A historic brick building in downtown Nantucket – one of the last vestiges of an era when the island generated its own electricity along the waterfront – will soon be torn down.
The Historic District Commission (HDC) voted 3-2 on Tuesday to allow the utility company National Grid to demolish the former Nantucket Electric Company building located on New Whale Street, following a motion to block the demolition that failed on a tied 2-2 vote in early June.
HDC Chair Stephen Welch, Vice Chair Ray Pohl, and Commissioner Val Oliver voted in favor of the motion to allow the demolition, while Commissioners Angus MacLeod and Abby Camp voted against it. Pohl previously abstained from the tied vote in June, at which point the application was held for almost a month as the HDC waited for an official opinion from town counsel on how to proceed.
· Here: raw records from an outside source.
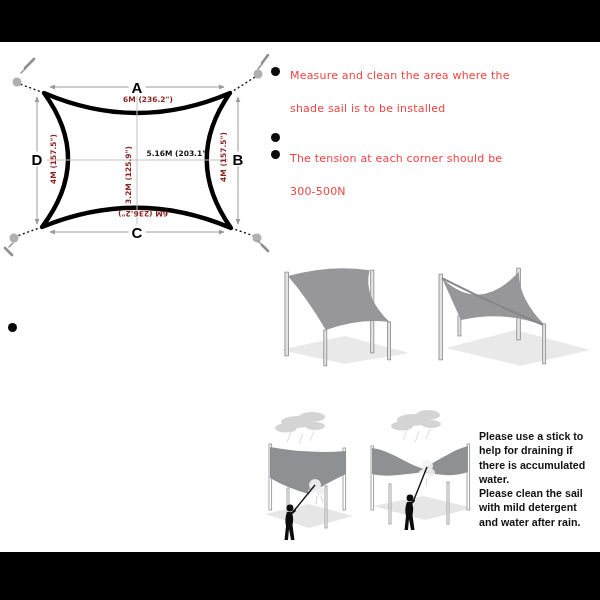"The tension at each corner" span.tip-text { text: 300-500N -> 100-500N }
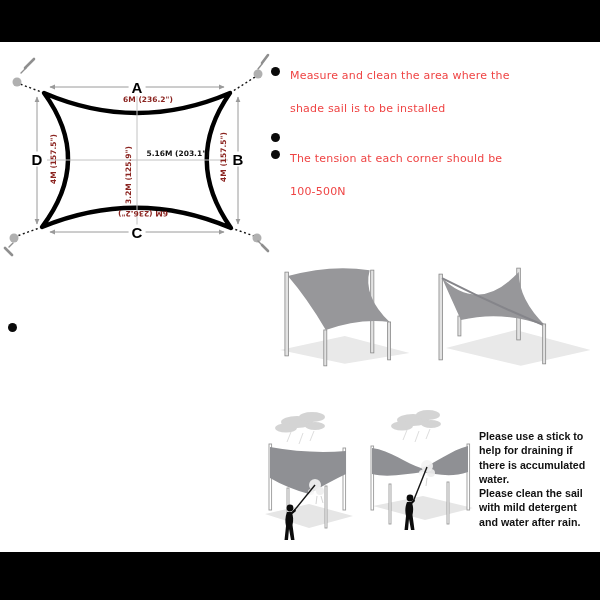"Choose hyperbolic style with" span.tip-text { html: none -> <span>Choose hyperbolic style with 2 sides higher than others</span> }
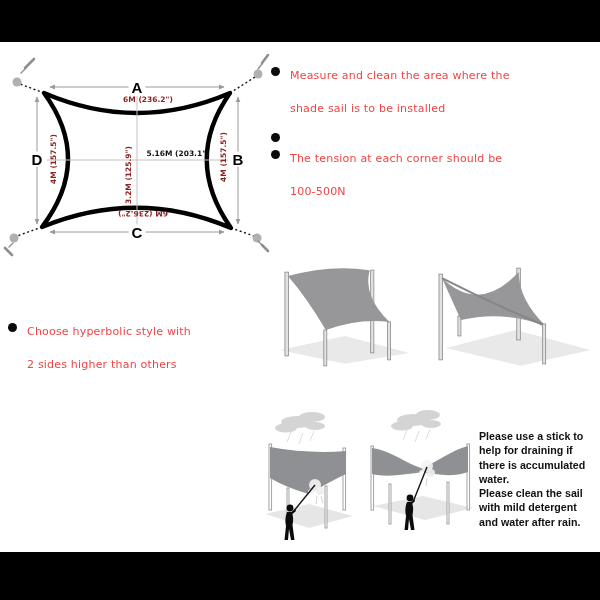"Choose two corners higher than" div.banner { html: none -> <div> <span>Choose two corners higher than another corners</span> </div> }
“At what point is a building no longer able to be rehabilitated? When it’s literally lying on the ground, a pile of bricks? Is that the point when we decide, absolutely, there’s no way this could be rehabilitated? Oh, but a pile of bricks could actually be reassembled to create the same building that it came from. My point is, there’s no definite line,” Pohl said. “The rehabilitation of this building might, in an abstract way, be possible but…I don’t see that this building is in any way able to be practically restored.”
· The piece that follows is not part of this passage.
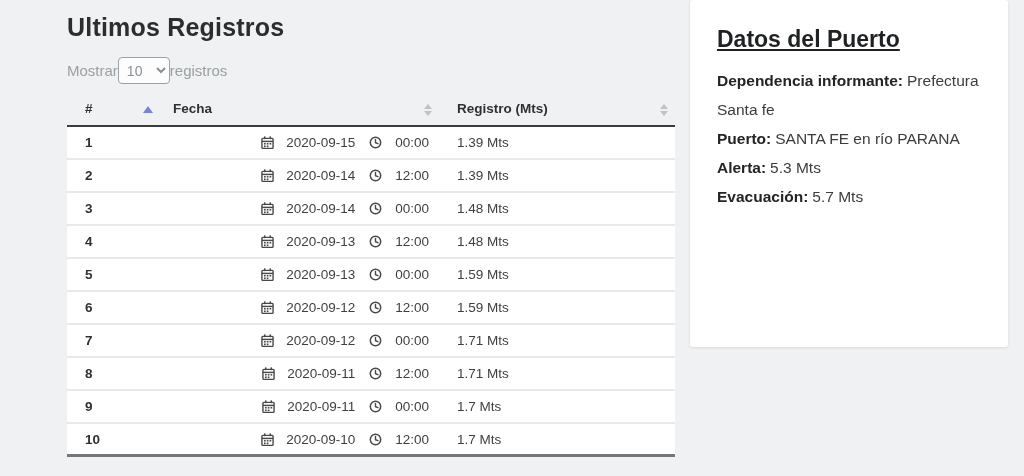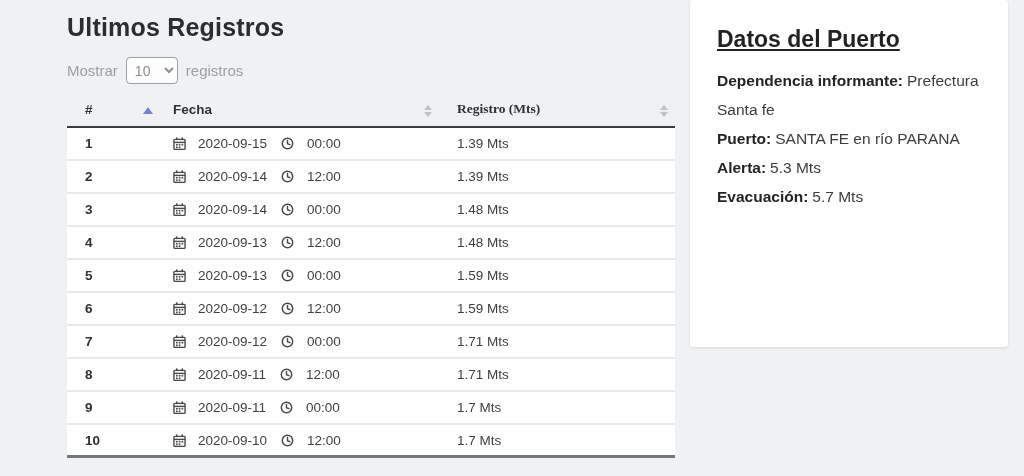"Mostrar" .show-entries { gap: 8px -> none }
Commissioners opposed to allowing the demolition cited concerns about the possibility that the case represented an instance of demolition by neglect, in which property owners allow structures to deteriorate in order to obtain permits to demolish them, and suggested it could still be possible to at least partially restore the building. A town bylaw adopted in 2004 requires the owners of contributing historic structures to take “at least the minimum steps necessary to prevent the deterioration” of foundations, exterior walls, roofs, chimneys, and support structures.
“Why couldn’t this be restored to a minimum and just left there like a ruin?” Camp asked. “Athens, Rome, they have ruins, and this is part of our history. Why wouldn’t we want to save at least part of it and make it as preserved as possible, and just keep it there?”